Sidebar: I was a horrible math student, by the way. I wanted the answers to just appear. Logically, I could figure out what the answer should be, but I didn't do the work to actually produce the solution. And when it came to complex problems, I really did not--for the lack of a better term--do the math. There were many math tests that came back with the words, I know you know the answer. But you have to show the work. Sigh.

My heart was crushed. I told everyone I was fine, but really, I was heartbroken at the rush of critiques that came my way. I can live this life that I want to live, I can become this person I believe God wants me to be. My heart is a lot more resilient than I give it credit for.

Failure doesn't always mean defeat.

But first, I have to get out of this dreary cave I'm in and try again.

And that life that is laid out before us is filled with the glorious and the challenging.
--Hal Sparks, Thoughts on Summer

I think I can. I think I can.
--Watty Piper's The Little Engine That Could

Tuesday, December 29, 2009

Resolve

Dear Heart,

It's all right for you to feel every once in awhile. I promise.

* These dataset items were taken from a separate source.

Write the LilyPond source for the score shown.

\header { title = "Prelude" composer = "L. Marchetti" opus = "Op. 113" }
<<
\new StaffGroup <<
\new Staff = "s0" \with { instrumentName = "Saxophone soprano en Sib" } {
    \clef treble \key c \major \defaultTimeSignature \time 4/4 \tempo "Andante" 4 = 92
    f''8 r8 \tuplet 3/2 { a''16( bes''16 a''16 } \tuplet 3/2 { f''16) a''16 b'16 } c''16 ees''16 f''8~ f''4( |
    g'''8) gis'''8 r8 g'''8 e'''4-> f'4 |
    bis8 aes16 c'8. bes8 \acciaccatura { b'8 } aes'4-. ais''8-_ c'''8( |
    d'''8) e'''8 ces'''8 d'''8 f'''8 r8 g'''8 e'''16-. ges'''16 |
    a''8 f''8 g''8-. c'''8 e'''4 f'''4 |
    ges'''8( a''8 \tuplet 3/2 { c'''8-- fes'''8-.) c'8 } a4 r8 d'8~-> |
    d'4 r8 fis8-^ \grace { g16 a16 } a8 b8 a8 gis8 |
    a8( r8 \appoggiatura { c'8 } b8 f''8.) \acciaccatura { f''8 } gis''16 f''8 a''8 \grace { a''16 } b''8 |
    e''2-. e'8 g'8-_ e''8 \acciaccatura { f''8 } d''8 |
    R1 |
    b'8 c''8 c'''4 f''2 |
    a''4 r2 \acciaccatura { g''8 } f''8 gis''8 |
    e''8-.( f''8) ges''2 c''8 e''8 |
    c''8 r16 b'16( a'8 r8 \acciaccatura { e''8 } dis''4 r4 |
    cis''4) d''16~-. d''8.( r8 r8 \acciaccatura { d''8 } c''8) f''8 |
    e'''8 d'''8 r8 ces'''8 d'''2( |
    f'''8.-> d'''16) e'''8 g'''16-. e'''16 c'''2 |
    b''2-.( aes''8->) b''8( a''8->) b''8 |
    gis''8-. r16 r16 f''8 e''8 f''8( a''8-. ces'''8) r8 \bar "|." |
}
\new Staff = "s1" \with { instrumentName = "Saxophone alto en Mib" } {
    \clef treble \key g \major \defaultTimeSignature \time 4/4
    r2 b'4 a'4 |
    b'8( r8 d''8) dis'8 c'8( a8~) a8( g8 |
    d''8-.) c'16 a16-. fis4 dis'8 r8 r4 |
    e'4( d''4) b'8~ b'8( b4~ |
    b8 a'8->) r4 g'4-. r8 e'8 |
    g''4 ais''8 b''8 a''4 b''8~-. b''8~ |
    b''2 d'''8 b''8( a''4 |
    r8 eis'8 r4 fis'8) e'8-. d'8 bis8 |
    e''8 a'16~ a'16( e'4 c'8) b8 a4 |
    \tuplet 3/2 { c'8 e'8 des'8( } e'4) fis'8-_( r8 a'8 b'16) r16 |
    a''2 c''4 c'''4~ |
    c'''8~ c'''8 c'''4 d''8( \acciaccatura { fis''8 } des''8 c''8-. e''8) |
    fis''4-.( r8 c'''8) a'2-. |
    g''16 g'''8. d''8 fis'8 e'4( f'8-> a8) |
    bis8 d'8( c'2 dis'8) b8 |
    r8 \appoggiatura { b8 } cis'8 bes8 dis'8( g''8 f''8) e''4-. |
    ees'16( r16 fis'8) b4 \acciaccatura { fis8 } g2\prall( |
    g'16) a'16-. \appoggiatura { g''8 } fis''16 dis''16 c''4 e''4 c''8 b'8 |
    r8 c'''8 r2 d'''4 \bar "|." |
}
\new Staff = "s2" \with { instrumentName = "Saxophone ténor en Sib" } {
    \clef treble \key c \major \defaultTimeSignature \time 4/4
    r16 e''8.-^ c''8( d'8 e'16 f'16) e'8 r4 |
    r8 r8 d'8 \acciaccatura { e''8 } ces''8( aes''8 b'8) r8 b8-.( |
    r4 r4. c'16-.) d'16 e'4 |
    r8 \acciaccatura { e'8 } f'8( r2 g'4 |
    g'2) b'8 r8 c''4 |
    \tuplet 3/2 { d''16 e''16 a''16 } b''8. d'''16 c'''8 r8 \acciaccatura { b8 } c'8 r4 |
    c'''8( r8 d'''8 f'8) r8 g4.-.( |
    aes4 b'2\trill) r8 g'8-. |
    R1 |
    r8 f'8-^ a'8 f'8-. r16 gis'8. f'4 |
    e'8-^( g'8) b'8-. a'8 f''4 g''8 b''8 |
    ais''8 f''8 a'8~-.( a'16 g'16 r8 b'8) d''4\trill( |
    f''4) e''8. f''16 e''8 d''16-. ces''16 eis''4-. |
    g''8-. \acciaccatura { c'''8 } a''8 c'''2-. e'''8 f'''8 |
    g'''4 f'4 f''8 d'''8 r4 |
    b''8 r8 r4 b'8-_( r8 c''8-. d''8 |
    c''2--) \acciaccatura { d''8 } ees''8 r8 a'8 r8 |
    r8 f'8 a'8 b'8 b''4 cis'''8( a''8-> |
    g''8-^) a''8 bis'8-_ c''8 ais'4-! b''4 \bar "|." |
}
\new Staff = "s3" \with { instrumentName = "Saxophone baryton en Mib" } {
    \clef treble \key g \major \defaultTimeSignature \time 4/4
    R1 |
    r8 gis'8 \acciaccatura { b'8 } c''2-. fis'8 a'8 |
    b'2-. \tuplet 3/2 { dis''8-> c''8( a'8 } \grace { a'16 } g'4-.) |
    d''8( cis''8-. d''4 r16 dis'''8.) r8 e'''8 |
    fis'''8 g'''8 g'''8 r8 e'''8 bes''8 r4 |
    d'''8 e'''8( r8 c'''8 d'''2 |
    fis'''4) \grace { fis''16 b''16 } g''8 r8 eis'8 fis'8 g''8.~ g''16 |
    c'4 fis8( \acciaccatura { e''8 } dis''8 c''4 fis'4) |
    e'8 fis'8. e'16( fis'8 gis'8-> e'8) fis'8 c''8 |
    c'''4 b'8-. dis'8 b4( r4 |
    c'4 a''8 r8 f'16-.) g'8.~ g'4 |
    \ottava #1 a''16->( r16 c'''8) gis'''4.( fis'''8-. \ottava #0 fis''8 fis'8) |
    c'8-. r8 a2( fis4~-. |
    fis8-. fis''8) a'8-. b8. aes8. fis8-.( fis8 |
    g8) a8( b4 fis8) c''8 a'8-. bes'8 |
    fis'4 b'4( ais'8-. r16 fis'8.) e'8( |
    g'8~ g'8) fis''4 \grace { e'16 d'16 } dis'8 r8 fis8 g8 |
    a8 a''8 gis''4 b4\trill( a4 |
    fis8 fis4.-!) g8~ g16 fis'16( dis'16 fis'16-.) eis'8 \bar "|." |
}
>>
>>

I'll try not to hide in my work, cloak you in busyness, or needlessly avoid what ails you until you burst at the seams just to get my attention. I'll try not to let worry plague you. I wanted to have a life, and we should be able to live it.

I resolve to take better care of you. I resolve to not ignore you when you are broken, disappointed, or wounded. I resolve to feed you with joy, care, and thanksgiving.

There is a heart in this hollow tin chest. And you belong to me. Precious God, may you guard this heart with the presence of your peace.

Love,
Me

Do not be anxious about anything, but in everything by prayer and supplication with thanksgiving let your requests be made known to God. And the peace of God, which surpasses all understanding, will guard your hearts and your minds in Christ Jesus.
--Paul, Philippians 4:6-7 (ESV)

And reaching out my weary hand I pray that you understand You're the only one who's faithful to me. You're the only one who's faithful to me.